Programming with Millions of Examples

Final Report Summary - PRIME (Programming with Millions of Examples)

The PRIME project developed techniques for learning from “big code” and using the learned models for a wide range of applications. We show how to leverage a combination of program analysis and machine learning to build expressive models of how real-world software is built. These models are used for program synthesis, program validation, and reverse engineering.

Representations

Leveraging machine learning models for predicting program properties such as variable names, method names, and expression types is a topic of much recent interest. These techniques are based on learning a statistical model from a large amount of code and using the model to make predictions in new programs. A major challenge in these techniques is how to represent instances of the input space to facilitate learning. Designing a program representation that enables effective learning is a critical task that is often done manually for each task and programming language.

In the course of the project, we developed several representations for learning from programs. Our approach uses different path-based abstractions of the program’s abstract syntax tree. This family of path-based representations is natural, general, fully automatic, and works well across different tasks and programming languages.

Predicting Program Properties with Neural Networks

We developed a framework for predicting program properties using neural networks. The main idea is a neural network that learns code embeddings - continuous distributed vector representations for code. The code embeddings allow us to model correspondence between code snippet and labels in a natural and effective manner. By learning code embeddings, our long term goal is to enable the application of neural techniques to a wide-range of programming-languages tasks.

In the course of the project, we developed several neural models for code, including "code2vec", a model that predicts descriptive labels for a given code snippet, and "code2seq", a model that a predicts natural language sentence that describes a given code snippet.
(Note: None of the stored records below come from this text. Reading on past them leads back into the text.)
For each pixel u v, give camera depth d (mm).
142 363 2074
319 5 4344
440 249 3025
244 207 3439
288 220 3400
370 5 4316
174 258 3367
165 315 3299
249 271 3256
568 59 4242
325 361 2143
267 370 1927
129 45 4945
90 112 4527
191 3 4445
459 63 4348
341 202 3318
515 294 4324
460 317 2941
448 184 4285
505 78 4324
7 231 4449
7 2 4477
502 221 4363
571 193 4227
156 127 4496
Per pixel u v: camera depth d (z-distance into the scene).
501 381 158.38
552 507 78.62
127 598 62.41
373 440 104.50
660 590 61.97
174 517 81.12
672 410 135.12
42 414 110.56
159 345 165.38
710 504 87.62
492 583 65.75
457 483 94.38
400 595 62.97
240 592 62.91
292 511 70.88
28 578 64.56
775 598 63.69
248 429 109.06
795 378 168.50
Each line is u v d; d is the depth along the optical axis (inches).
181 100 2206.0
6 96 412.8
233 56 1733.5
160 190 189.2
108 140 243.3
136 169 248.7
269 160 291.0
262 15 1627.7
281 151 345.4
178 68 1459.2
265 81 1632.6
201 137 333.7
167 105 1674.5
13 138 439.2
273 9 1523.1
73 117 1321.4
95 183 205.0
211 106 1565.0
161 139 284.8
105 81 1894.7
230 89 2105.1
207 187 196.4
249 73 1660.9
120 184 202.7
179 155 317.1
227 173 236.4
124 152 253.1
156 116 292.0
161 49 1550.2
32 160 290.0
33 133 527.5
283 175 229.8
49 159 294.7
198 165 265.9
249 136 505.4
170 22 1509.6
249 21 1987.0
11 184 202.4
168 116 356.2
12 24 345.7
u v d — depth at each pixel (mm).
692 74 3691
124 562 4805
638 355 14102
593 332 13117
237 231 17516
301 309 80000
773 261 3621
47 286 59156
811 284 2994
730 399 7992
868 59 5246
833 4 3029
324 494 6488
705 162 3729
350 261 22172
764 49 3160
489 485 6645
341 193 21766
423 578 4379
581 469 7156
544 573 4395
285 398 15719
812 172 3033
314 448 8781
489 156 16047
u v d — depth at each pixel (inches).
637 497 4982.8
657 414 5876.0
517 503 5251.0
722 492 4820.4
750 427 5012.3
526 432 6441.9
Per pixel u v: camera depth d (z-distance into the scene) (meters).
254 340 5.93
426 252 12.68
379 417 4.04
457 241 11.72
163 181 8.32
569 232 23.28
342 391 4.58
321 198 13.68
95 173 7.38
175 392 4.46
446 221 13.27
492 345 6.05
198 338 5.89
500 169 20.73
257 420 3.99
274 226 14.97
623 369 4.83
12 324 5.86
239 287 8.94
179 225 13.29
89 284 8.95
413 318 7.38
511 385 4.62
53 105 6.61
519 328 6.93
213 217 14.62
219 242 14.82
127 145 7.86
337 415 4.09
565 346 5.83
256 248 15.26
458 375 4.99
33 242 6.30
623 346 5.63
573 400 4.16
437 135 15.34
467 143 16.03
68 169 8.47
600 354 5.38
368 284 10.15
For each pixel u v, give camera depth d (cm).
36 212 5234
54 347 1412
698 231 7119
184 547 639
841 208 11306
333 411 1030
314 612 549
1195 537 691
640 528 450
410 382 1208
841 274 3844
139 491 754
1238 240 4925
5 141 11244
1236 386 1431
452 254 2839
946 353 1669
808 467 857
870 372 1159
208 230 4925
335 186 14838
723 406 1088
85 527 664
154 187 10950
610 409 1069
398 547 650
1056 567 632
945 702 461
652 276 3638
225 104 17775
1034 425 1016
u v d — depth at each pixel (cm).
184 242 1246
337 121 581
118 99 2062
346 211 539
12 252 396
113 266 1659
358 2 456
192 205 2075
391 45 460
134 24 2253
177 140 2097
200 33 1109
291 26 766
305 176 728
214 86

A live demo of the framework is available at https://code2vec.org and https://code2seq.org

Our neural network architecture uses a representation of code snippets that leverages the structured nature of source code, and learns to aggregate multiple syntactic paths into a single vector. This ability is fundamental for the application of deep learning in programming languages. By analogy, word embeddings in natural language processing (NLP) started a revolution of application of deep learning for NLP tasks.

Interpreting Neural Networks

Despite the “black-box” reputation of neural networks, our model is partially interpretable thanks to the attention mechanism, which allows us to visualize the distribution of weights over the bag of path-contexts.

In addition, we developed technique for extracting finite-state automata from recurrent neural networks (RNNs)

Interaction Models for Synthesis

As part of our journey towards "Augmented Programmer Intelligence", we also developed several interaction models that allow a developer interact with a synthesis engine, and show that our models are more effective in solving programming challenges with the assistance of a synthesizer.